Deprecation of the exclusive backup method

Since version 9.6, the documentation contains the following sentence:

The non-exclusive method is recommended and the exclusive one is deprecated and will eventually be removed.

If you are still using the exclusive backup method, DON’T PANIC.

PostgreSQL releases are supported for 5 years after their release date, and that is also the customary time for a feature to be deprecated before it is removed. So you probably have until 2021 to adjust your backup scripts if you are using the exclusive backup method.

Using a pre-backup and post-backup script

Your backup may be driven by a company-wide backup software, or maybe you use snapshots on the storage subsystem to back up a large database.

In both cases, it is not unusual that the backup software offers to run a “pre-backup” and a “post-backup” command on the target machine. The pre-backup script prepares the machine for being backed up, and the post-backup script resumes normal operation.

In such a situation it is difficult to switch from exclusive backup to non-exclusive backup: You cannot easily keep the database session where you ran pg_start_backup open, because the backup will only start once the pre-backup script has ended. But you need to keep that session open, so that you can run pg_stop_backup in the same session to complete the backup!
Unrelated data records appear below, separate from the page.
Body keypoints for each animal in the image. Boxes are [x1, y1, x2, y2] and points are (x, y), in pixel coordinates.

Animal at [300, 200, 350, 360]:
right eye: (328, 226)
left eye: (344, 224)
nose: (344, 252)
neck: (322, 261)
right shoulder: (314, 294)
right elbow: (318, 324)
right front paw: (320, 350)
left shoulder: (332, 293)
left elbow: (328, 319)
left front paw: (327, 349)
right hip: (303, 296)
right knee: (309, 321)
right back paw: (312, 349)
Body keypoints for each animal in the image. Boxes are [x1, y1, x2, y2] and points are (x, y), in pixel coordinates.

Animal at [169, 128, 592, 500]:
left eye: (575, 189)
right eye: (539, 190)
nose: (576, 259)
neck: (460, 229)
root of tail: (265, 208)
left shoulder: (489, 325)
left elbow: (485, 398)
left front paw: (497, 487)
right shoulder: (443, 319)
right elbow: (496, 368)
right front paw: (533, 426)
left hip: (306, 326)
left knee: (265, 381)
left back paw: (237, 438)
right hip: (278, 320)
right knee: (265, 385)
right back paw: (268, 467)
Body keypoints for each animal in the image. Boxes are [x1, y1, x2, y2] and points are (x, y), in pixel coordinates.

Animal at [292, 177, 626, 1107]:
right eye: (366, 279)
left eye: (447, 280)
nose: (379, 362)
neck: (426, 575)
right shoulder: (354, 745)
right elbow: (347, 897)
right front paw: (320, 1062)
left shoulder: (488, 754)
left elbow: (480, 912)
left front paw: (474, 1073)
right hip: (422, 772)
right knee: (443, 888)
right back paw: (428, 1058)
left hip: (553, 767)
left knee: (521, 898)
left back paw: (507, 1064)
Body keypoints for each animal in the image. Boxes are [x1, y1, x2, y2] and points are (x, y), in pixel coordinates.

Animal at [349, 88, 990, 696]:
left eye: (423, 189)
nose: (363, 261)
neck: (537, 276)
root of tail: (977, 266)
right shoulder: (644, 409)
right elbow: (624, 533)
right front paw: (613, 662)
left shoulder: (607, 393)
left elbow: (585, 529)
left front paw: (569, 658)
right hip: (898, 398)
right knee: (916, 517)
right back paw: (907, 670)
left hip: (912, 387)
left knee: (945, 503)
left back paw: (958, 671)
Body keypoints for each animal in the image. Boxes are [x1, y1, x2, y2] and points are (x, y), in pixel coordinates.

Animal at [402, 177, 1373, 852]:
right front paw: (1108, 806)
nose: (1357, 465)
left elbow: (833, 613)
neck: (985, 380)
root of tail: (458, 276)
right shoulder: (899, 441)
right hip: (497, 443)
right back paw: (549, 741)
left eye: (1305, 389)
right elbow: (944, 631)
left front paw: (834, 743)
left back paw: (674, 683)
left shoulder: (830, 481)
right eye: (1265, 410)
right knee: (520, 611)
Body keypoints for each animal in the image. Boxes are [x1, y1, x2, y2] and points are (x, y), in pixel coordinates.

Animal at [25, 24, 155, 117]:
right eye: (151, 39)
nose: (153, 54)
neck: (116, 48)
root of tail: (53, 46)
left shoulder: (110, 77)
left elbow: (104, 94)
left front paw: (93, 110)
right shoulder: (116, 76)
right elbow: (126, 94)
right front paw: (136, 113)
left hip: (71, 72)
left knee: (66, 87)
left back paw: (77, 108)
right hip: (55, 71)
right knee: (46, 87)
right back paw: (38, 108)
People with such a backup scenario will probably find it hardest to move away from the exclusive backup method.

Pre-backup and post-backup scripts for non-exclusive backups

To overcome this problem, I have written pre- and post-backup scripts that use non-exclusive backups. They are available here.

They work by creating a table in the database postgres and a “co-process” that stays around when the pre-backup script is done. The post-backup script notifies the co-process to complete the backup and write the contents of the backup_label file to the database table. You can get that information either from the standard output of the post-backup script or from the database table.

There is one last thing you have to do: you have to store the backup_label file with the checkpoint information along with the backup. The file must be present after the backup has been restored. Remember that if you start PostgreSQL on a restored data directory without the correct backup_label file, the result will be data corruption. This is because the pg_control file in the backup usually contains a later checkpoint than the one taken during pg_start_backup.